Tony Lama Boots
- Type: Subsidiary
- Industry: Shoes
- Founded: 1911; 115 years ago in El Paso, Texas, United States
- Founder: Tony Lama
- Headquarters: El Paso, Texas, United States
- Products: Shoes, Boots
- Revenue: US$65 million
- Parent: Justin Brands
- Website: www.tonylama.com

= Tony Lama Boots =

American footwear brand

Tony Lama Boots is a western boot brand and a division of Justin Brands, a Berkshire Hathaway corporation.

==History==
Tony Lama was born to Italian immigrant parents in 1887. He first learned the leather and boot trade as an 11-year-old shoemaker's apprentice in Syracuse, New York. In the early 20th century, Lama joined the U.S. Cavalry as a cobbler for the soldiers stationed at Fort Bliss, Texas. After completing his service in 1911, he stayed in the border town of El Paso, Texas. While there, Lama met and married Esther Hernandez, a pianist and music teacher. Soon after, he opened a small shoe and boot repair shop. Repairs were initially the biggest part of his business, but the boots he made soon became popular. In the first year, together with his one employee at the time, Lama sold 20 pairs of handcrafted boots.

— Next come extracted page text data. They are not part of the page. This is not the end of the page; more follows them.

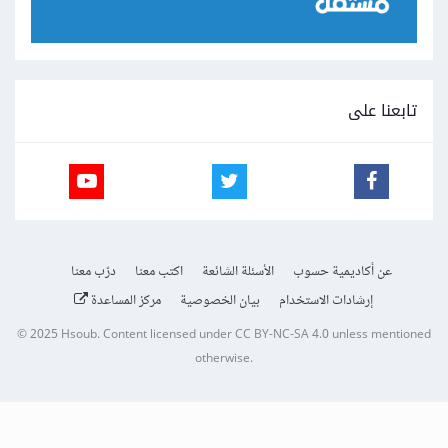
تابعنا على
عن أكاديمية حسوب
الأسئلة الشائعة
اكتب معنا
درّب معنا
إرشادات الاستخدام
بيان الخصوصية
مركز المساعدة
© 2025
Hsoub
.
Content licensed under
CC BY-NC-SA 4.0
unless mentioned
otherwise.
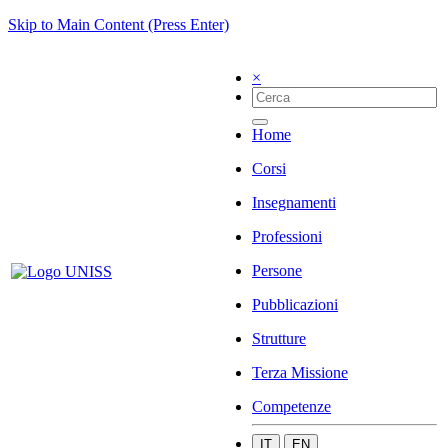
Skip to Main Content (Press Enter)
×
Home
Corsi
Insegnamenti
Professioni
Persone
Pubblicazioni
Strutture
Terza Missione
Competenze
IT
EN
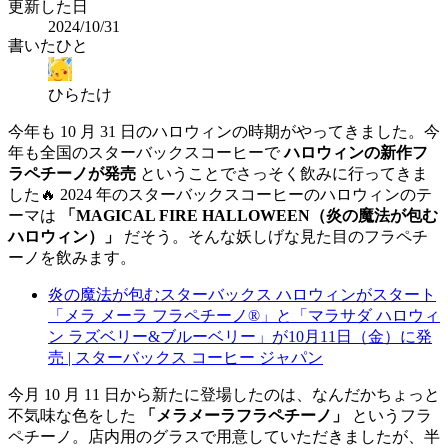
更新した日
2024/10/31
書いたひと
ひらたけ
今年も 10 月 31 日のハロウィンの時期がやってきました。今
年も全国のスターバックスコーヒーで
ハロウィンの新作フ
ラペチーノが発売
ということでさっそく飲みに行ってきま
した🔥 2024 年のスターバックスコーヒーのハロウィンのテ
ーマは
「MAGICAL FIRE HALLOWEEN（炎の魔法が包む
ハロウィン）」
だそう。そんな妖しげな見た目のフラペチ
ーノを飲みます。
炎の魔法が包むスターバックス ハロウィンがスタート
「メラ メーラ フラペチーノ®」と「マラサダ ハロウィ
ン ラズベリー&ブルーベリー」が10月11日（金）に発
売 | スターバックス コーヒー ジャパン
今月 10 月 11 日から新たに登場したのは、なんだかちょっと
不気味な色をした
「メラメーラフラペチーノ」
というフラ
ペチーノ。店内用のグラスで用意していただきましたが、半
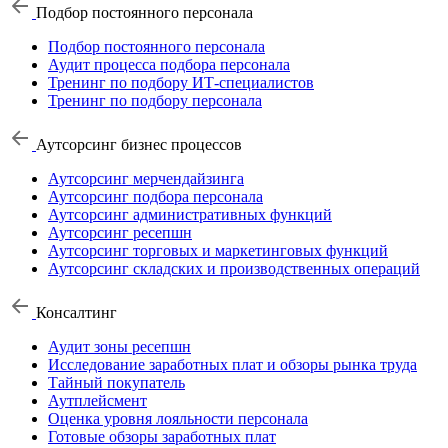
Подбор постоянного персонала
Подбор постоянного персонала
Аудит процесса подбора персонала
Тренинг по подбору ИТ-специалистов
Тренинг по подбору персонала
Аутсорсинг бизнес процессов
Аутсорсинг мерчендайзинга
Аутсорсинг подбора персонала
Аутсорсинг административных функций
Аутсорсинг ресепшн
Аутсорсинг торговых и маркетинговых функций
Аутсорсинг складских и производственных операций
Консалтинг
Аудит зоны ресепшн
Исследование заработных плат и обзоры рынка труда
Тайный покупатель
Аутплейсмент
Оценка уровня лояльности персонала
Готовые обзоры заработных плат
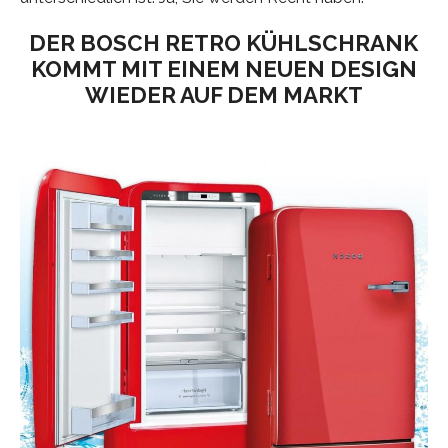
DER BOSCH RETRO KÜHLSCHRANK
KOMMT MIT EINEM NEUEN DESIGN
WIEDER AUF DEM MARKT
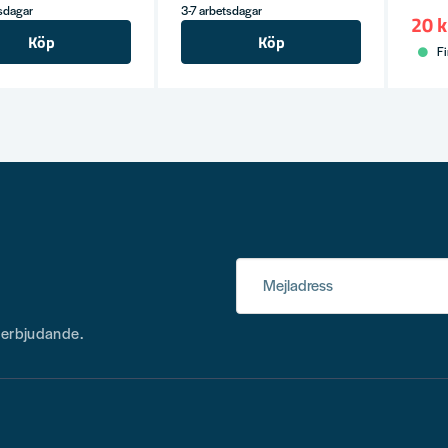
tsdagar
3-7 arbetsdagar
20 k
Köp
Köp
Fi
Mejladress
h erbjudande.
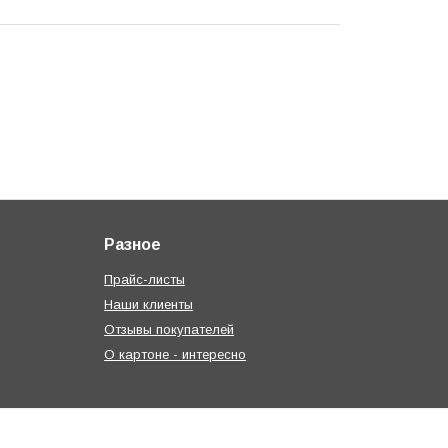
Разное
Прайс-листы
Наши клиенты
Отзывы покупателей
О картоне - интересно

By the 1930s, Western wear stores began asking for Tony Lama's boots. In response, he developed methods to produce greater quantities. Over the next two decades, Lama's six children became actively involved in the business. In 1946, his son, Joseph "Bert" Lama, presented a custom pair of gold and silver inlaid boots to U.S. President Harry S. Truman. In the 1950s, the company began marketing its boots nationally.

In 1961, nearly 50 years after the first store opened, the company moved into larger quarters and began making 750 pairs of boots a day. By the late 1960s, the company moved to a new factory on El Paso's east side. In 1990, Tony Lama Boots was sold to Justin Industries.